Проигравший в стекляшки брал нескольких товарищей и штурмовал женскую половину подземелья. Иргамки цеплялись друг за друга, отбивались ногами и кусались. Если штурм удавался, мужчины возвращались с плененной жертвой, которую швыряли к ногам победителя. «Не бойся, я не сделаю тебе ничего плохого», – успокаивал Халора пленницу, грубо ощупывая мерзкими черными пальцами ее дрожащее тело. Когда жертва, понимая всю безысходность ситуации, безропотно подчинялась, он пользовался ею, после чего отпускал с миром, даруя ей кусок засохшей лепешки либо остатки водянистой похлебки.
Если же женщинам удавалось отбиться, мужчины тешились друг другом – авидроны такое видели впервые. Они не ведали, что в Иргаме – в военных лагерях, находящихся вдали от жилищ, и в среде горожан любого достатка – сладострастие между мужчинами считалось в порядке вещей и даже было в моде. «Ты наскучил мне, Крысоед, как ячменная болтушка, – жаловался Халора, небрежно лаская товарища. – Вот бы вкусить авидронской плоти. Посмотри, дубина, на себя и на этих высоких красивых воинов с мускулистой грудью и крепкими бедрами».

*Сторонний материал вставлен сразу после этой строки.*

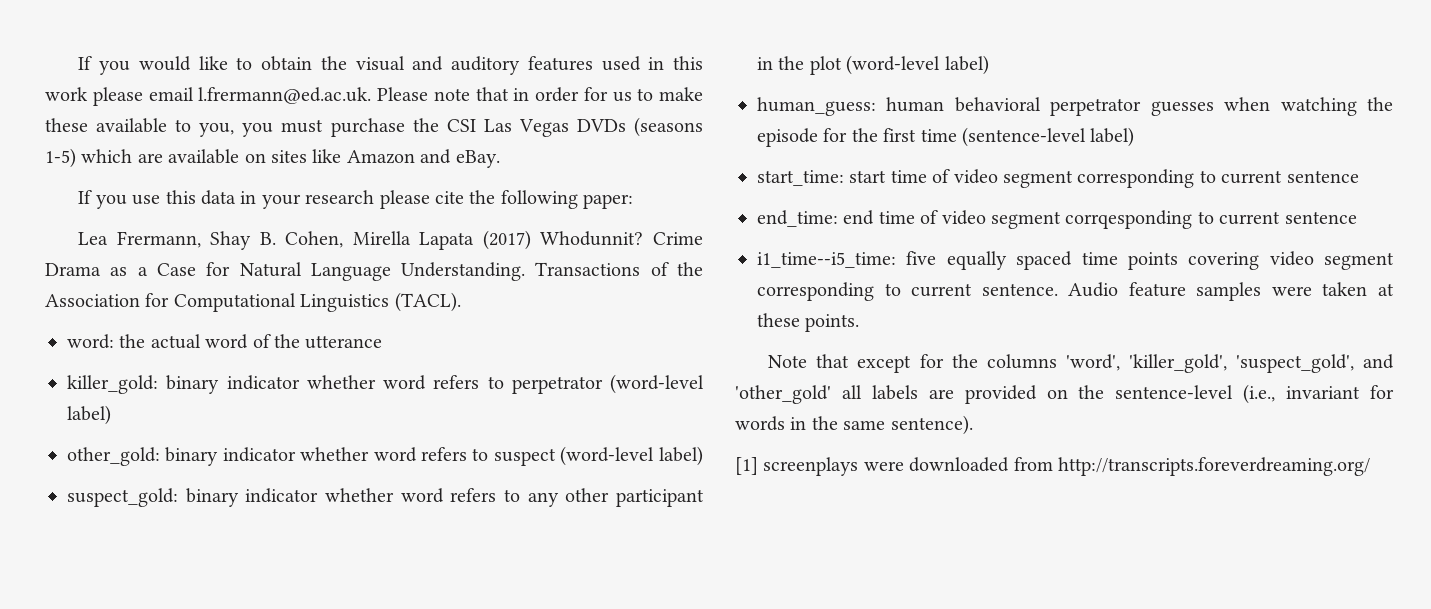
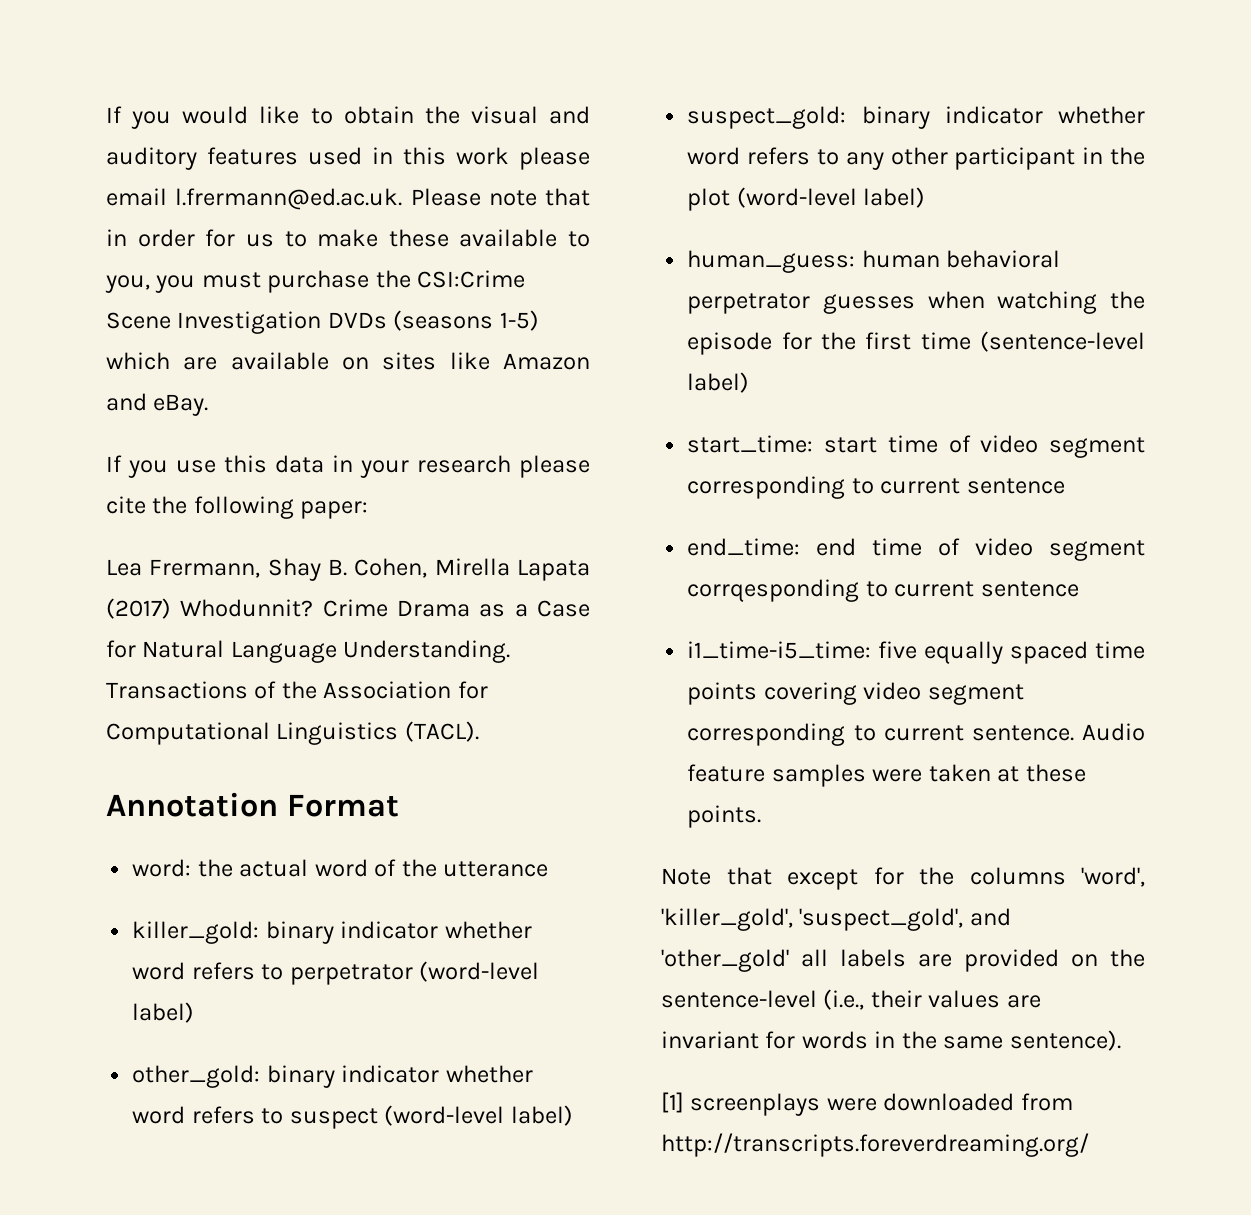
[446,119,569,137] CSI Las Vegas -> [417,270,526,288] [106,311,322,334] CSI:Crime Scene Investigation
(461, 302) none -> [106,792,399,817] // Annotation Format
[757,252,896,268] i1_time--i5_time: -> [687,641,872,659] i1_time-i5_time:
(1276, 394) none -> [870,990,1041,1008] their values are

Иргамовские слова были слишком схожи с авидронскими, чтобы монолитаи не понимали, о чем идет речь. Сжимая кулаки, они стоически выдерживали все насмешки и оскорбления, опасаясь лишь реакции вспыльчивого Тафилуса. К счастью, девросколянин не слышал этих гнусных разговоров, ибо большую часть времени был в беспамятстве и сильнейшей лихорадке.
Впрочем, Тафилус вскоре пришел в себя. Его организм, необычайно здоровый и сильный, справился с болезнью. Раны на голове затянулись, порезы на теле зажили. Однажды, во время раздачи еды, Халора, заискивавший перед стражниками, вызвался им помочь. Когда дошла очередь до авидронов, он плеснул на дно деревянной плошки немного дурно пахнущей похлебки, сплюнул туда и с улыбкой протянул Тафилусу. «Прими, храбрый завоеватель, щедрый дар от благодарного народа Иргамы!» – велеречиво сказал он и церемонно поклонился. Дружки Халоры, стоявшие за его спиной, весело загоготали, обнажив беззубые рты. Рассмеялись и стражники.
Девросколянин поднялся на ноги, коснувшись макушкой потолка. «Не делай этого, Тафилус!» – вскричал ДозирЭ, но было поздно. Халора получил тяжелый удар в грудь, отлетел шагов на пять, повалив своих товарищей, и замер.
Крысоед склонился над телом возлюбленного и вдруг завопил, воздев руки: «О Слепая Дева! Он мертв!» Халора и правда был мертв. Удар девросколянина пришелся в самое сердце.
Тафилуса бросили в яму, и авидроны не видели друга семь дней. Зато Крысоед, Вонючка и другие преступники более не смели насмехаться над воинами Инфекта. Мало того, они собрали все циновки, которые нашлись в темнице, и пожаловали их инородцам. По требованию ДозирЭ, они оставили в покое женщин, и в дальнейшем вели себя тихо. В довершение всего, хитроумный Идал многократно обыграл в стекляшки не только игроков из числа преступников, но и нескольких азартных стражников, и теперь авидроны получали похлебки и воды столько, сколько им было надобно.